• **Zitierter Text**:
──────────

«Mon cher! Wenn du heimkämest …»

Ein Briefwechsel zwischen Habsburg und Amerika gibt Einblick in die frühere Welt. Die Briefe, die der einstige Hochwächter auf der Habsburg an Verwandte in Amerika schrieb, sind Zeitdokumente.
Journalistin Marianne Spiess hat die Habsburger Briefe subskribiert. (Bild: zVg)

Zu den Hunderten Menschen, die in der zweiten Hälfte des 19. Jahrhunderts meist wegen existenzieller Not aus dem Aargau nach Amerika auswanderten, gehörte um 1871 auch Jakob Hummel aus Habsburg. Er verreiste allein. Seine Gattin Anna folgte ihm erst 1887 mit den Kindern Jakob und Arnold nach. Sie liessen sich in Victoria (Texas) nieder. Jakob Hummel starb aber aus unbekannten Gründen mit seinem «vorersten» Kind bereits 1892. Sein Vater Johann Heinrich Hummel (1815–1903) überlebte ihn; er war Hochwächter auf Schloss Habsburg. Die Hochwacht sowie die Pacht der Burg übernahm nach ihm sein Sohn Rudolf Hummel-Riniker (1860–1942), ein Bruder des ausgewanderten Jakob.

──────────

• **Aufgeführte Zeilen**:
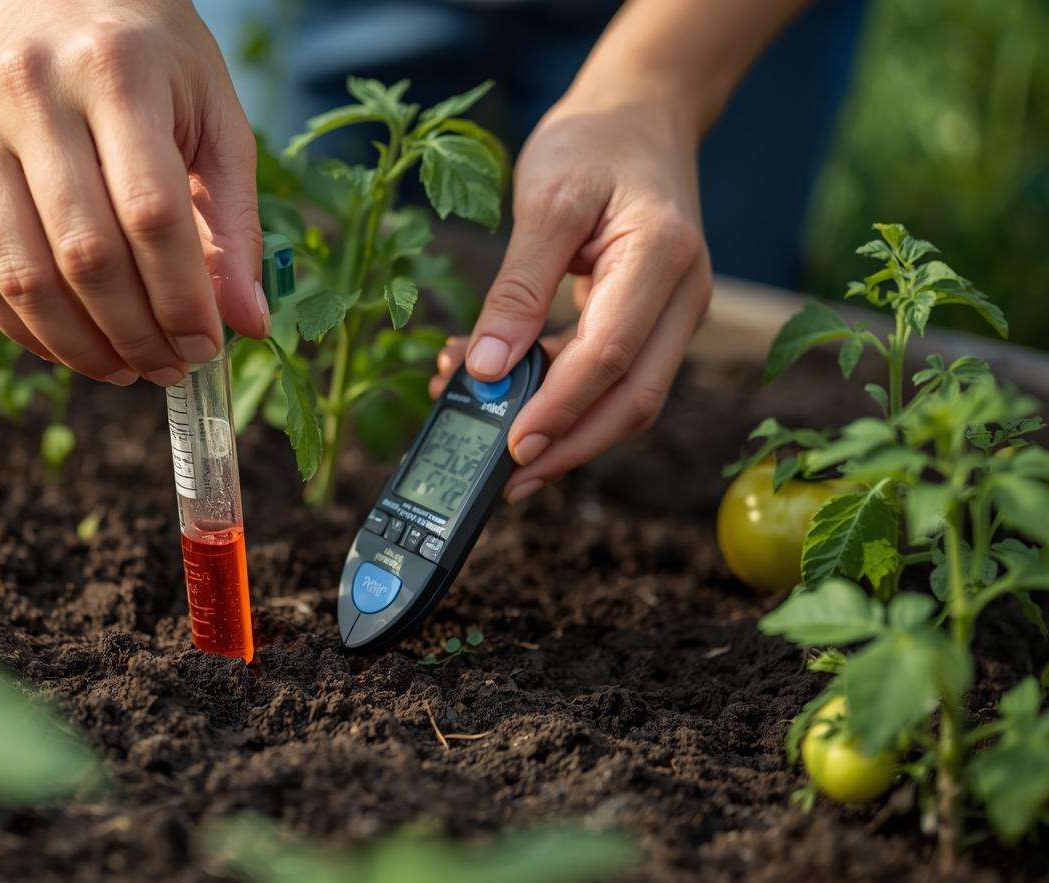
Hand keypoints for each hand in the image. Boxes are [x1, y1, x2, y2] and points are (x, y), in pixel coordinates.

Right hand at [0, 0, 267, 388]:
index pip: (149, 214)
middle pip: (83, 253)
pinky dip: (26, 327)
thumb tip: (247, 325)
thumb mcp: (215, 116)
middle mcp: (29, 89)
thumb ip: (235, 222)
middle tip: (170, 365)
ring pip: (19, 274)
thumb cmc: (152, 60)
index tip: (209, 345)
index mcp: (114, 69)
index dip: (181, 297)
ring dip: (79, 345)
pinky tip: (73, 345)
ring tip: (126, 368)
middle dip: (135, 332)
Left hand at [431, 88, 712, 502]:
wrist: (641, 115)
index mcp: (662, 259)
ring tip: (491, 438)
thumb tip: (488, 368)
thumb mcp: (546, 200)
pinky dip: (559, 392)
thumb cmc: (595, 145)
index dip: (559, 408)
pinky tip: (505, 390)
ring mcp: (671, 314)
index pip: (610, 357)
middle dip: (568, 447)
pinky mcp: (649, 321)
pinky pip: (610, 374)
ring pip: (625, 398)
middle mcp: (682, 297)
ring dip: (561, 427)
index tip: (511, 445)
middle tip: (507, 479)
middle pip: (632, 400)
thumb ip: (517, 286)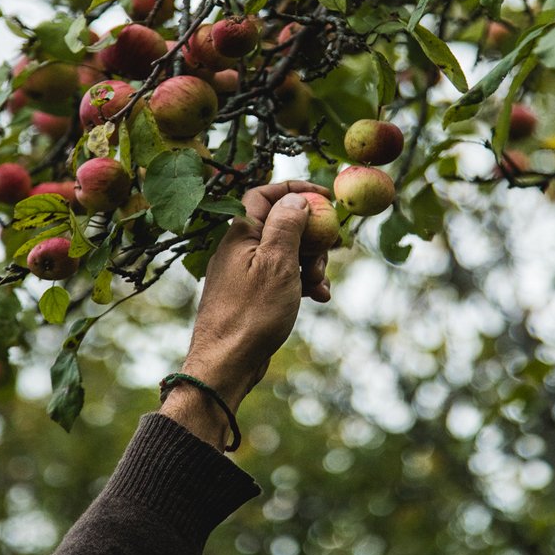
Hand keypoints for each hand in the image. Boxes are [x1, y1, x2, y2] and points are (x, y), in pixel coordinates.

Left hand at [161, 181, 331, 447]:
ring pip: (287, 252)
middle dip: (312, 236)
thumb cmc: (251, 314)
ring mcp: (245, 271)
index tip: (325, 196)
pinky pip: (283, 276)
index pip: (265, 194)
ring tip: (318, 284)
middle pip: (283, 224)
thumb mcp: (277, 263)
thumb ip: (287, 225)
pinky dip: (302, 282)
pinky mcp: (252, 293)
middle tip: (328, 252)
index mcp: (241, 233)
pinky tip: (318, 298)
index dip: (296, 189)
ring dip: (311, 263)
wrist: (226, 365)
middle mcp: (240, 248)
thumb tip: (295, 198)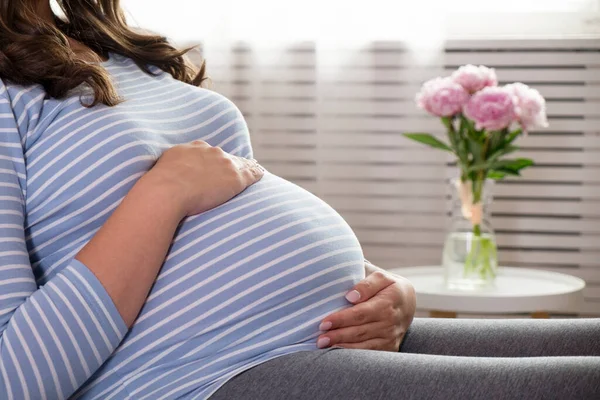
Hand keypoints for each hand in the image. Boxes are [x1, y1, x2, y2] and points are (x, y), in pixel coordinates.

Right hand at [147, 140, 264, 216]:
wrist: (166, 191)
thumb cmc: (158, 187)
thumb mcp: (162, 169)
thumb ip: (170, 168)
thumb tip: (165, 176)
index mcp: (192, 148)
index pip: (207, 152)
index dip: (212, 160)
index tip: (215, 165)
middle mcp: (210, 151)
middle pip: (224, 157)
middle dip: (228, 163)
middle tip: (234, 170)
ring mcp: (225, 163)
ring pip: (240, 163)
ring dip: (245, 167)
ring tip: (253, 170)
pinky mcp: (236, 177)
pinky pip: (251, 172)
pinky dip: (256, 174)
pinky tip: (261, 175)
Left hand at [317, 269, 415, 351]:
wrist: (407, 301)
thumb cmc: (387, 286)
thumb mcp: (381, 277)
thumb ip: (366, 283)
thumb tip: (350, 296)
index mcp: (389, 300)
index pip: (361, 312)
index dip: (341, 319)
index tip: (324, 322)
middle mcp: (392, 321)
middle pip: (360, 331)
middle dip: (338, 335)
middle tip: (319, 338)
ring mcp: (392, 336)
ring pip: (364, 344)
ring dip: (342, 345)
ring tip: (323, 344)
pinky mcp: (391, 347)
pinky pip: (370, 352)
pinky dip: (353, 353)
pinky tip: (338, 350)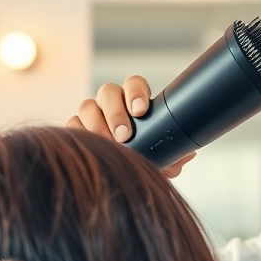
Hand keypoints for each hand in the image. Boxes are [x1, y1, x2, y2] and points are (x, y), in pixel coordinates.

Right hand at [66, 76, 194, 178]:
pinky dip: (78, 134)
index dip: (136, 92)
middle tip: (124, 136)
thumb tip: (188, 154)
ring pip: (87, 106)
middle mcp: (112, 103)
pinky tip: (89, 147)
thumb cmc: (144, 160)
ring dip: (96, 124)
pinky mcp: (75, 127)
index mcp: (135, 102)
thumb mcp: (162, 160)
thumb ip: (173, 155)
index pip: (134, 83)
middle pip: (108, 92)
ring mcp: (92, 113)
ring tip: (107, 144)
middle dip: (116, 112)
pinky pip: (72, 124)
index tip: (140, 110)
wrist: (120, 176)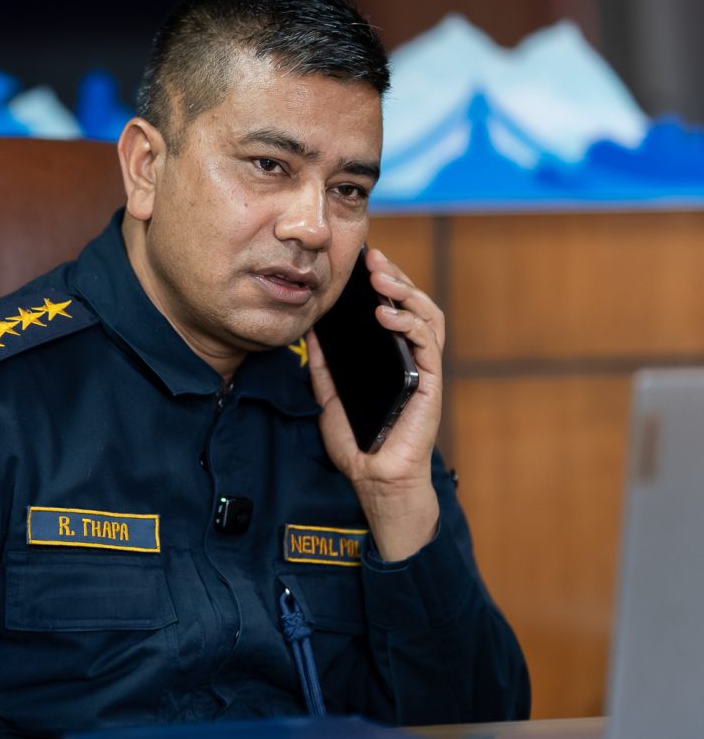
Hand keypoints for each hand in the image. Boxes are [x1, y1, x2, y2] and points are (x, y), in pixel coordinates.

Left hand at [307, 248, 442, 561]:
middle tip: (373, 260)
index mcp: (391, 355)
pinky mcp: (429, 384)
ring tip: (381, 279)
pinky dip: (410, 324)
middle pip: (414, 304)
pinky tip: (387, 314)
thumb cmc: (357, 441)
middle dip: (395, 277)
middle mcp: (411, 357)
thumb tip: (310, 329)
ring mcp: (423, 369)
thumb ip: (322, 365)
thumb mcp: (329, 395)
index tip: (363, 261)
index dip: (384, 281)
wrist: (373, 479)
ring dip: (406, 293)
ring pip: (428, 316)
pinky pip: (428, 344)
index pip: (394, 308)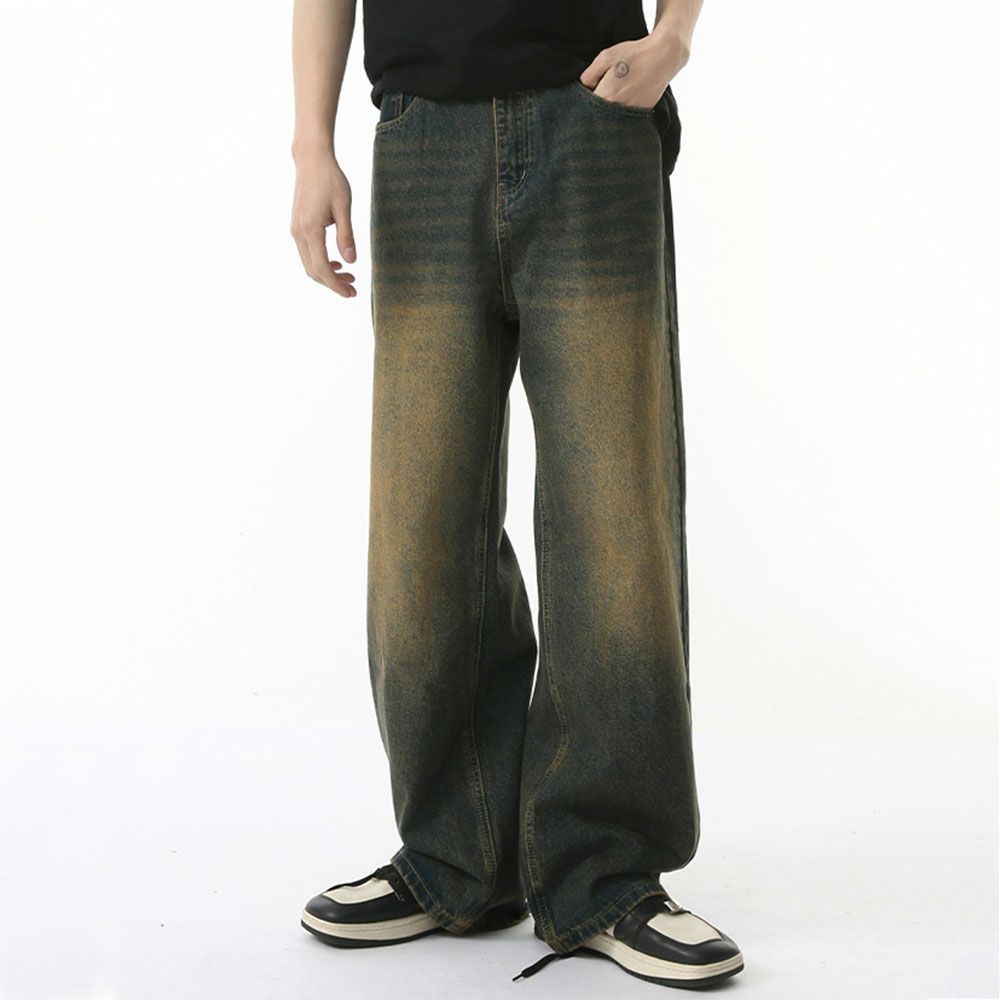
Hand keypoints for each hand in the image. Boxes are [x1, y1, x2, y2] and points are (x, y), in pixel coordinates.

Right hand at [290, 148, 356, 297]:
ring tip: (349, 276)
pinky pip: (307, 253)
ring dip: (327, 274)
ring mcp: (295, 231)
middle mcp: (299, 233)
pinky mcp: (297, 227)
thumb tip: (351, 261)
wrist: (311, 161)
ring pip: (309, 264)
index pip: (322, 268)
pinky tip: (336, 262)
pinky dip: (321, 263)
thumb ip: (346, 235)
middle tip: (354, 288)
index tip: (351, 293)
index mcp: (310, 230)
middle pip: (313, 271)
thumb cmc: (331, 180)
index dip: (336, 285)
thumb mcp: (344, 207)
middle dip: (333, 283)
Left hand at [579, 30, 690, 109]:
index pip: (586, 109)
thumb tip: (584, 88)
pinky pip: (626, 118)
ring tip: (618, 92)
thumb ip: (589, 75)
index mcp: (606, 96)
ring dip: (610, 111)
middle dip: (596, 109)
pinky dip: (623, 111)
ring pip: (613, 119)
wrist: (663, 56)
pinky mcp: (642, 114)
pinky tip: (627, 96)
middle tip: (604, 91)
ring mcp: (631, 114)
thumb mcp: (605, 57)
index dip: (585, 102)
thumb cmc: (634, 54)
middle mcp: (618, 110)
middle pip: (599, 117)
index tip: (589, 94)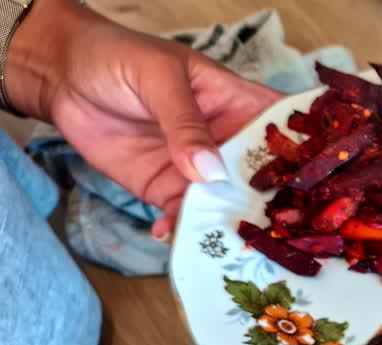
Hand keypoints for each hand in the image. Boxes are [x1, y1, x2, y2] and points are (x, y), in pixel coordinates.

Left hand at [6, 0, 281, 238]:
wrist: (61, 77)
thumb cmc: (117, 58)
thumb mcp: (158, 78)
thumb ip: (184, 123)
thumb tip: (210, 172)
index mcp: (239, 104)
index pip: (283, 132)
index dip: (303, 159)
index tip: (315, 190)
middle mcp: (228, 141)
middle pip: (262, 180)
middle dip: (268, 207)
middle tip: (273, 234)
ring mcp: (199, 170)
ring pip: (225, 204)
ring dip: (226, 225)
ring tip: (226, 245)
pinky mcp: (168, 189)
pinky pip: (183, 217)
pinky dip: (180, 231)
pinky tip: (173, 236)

──────────

• **Aufgabenstellung**: Geben Sie aus dem Text über die Habsburger Briefe den Abschnitt von „Ein Briefwechsel zwischen“ bis „subskribiert. (Bild: zVg)“ wortgetreu wieder.

• **Lösung**:
Ein Briefwechsel zwischen Habsburg und Amerika gibt Einblick in die frühere Welt. Die Briefe, die der einstige Hochwächter auf der Habsburg an Verwandte in Amerika schrieb, sind Zeitdokumente.
Journalistin Marianne Spiess hat die Habsburger Briefe subskribiert. (Bild: zVg)